Stabilisci se ciascuna affermazione concorda con il brano su Genova e la Riviera. Rispondi sì o no e riporta tra virgolette le parole del brano che decidono.
1. Le donne della Riviera andavano a messa con un velo bianco.
2. La vista del porto di Genova è apparsa sorprendente.
3. Nel brano si desidera allargare e riparare il sentiero della Corniche.

_Brano da leggere_.
"""

Ah, perché non posso
aprire quelle porte, limare quelle sbarre, strappare quegli uomini alla loro
santa oziosità! Perché non posso consegnare a questi una pala, a quegli un
martello, al terzo un piccone, e per cominciare degnamente una nuova vita
impiegarli tutti per allargare, riparare il sentiero della Corniche!... (…)
Genova, 15 dicembre 1833
Era un incanto vedere
stamane le donne della Riviera recarsi a messa, avvolte nelle pieghe
aggraziate del loro velo bianco! Quelle teste italiane dai tratti ben definiti,
dai grandi occhi neri, dalla folta chioma, dalla pelle di un bel colore,
sembrano nobili, avvolte in un’aureola di mussolina, e le ondulazioni di quel
tessuto trasparente sollevato dalla brezza, le sue lunghe pieghe che velano il
viso a metà, conferiscono alla loro fronte un non so che di timidezza, di
pudore timoroso, che incanta quanto il profumo della rosa(…)
Sono arrivata a Genova stasera: la vista del porto mi
è parsa bella ma senza sorpresa.

"""

_Dati forniti_.
"""

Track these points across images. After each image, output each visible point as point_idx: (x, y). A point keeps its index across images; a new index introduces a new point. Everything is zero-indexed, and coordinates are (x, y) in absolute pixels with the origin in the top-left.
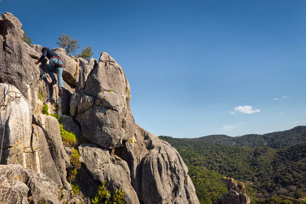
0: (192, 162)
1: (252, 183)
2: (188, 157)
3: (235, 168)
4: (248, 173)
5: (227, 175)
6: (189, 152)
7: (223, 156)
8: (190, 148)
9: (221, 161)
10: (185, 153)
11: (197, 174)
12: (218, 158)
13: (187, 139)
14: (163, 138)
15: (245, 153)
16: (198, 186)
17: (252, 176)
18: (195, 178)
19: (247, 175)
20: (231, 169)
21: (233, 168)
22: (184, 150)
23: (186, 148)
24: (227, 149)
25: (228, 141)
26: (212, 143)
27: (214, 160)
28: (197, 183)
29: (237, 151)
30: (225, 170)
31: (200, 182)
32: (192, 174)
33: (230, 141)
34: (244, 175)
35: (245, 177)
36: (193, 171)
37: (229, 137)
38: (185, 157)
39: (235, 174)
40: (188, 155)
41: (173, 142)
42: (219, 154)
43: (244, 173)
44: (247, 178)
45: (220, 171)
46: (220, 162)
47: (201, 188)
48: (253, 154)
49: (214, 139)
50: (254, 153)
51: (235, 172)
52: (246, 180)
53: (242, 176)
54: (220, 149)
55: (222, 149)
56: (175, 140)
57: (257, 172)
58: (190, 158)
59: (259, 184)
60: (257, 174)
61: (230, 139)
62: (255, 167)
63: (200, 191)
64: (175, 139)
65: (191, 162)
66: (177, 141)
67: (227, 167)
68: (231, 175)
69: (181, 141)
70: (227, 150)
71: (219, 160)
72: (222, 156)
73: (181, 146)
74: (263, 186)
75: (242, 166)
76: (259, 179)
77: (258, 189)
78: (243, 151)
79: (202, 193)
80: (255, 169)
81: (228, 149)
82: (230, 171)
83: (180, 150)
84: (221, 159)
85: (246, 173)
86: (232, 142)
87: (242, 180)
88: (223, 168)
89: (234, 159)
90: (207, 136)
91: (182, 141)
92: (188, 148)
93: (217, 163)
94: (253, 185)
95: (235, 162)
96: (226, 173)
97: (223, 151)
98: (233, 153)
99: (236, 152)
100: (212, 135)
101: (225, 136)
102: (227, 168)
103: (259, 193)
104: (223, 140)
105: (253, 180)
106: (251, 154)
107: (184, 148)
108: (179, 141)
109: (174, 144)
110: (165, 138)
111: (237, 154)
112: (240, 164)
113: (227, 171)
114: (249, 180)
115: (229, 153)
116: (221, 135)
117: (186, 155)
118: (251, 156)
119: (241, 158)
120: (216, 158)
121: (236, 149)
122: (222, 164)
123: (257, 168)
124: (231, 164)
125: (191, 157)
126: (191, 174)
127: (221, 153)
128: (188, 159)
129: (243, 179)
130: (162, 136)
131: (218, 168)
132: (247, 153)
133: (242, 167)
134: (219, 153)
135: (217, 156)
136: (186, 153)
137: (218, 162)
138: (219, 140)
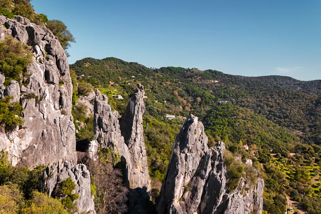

"""

_Risposta_.
1. Sì: "le donne della Riviera recarsi a messa, avvolte nelle pieghe aggraziate del loro velo bianco"
2. No: "la vista del porto mi è parsa bella ma senza sorpresa"
3. Sì: "impiegarli tutti per allargare, riparare il sentiero della Corniche"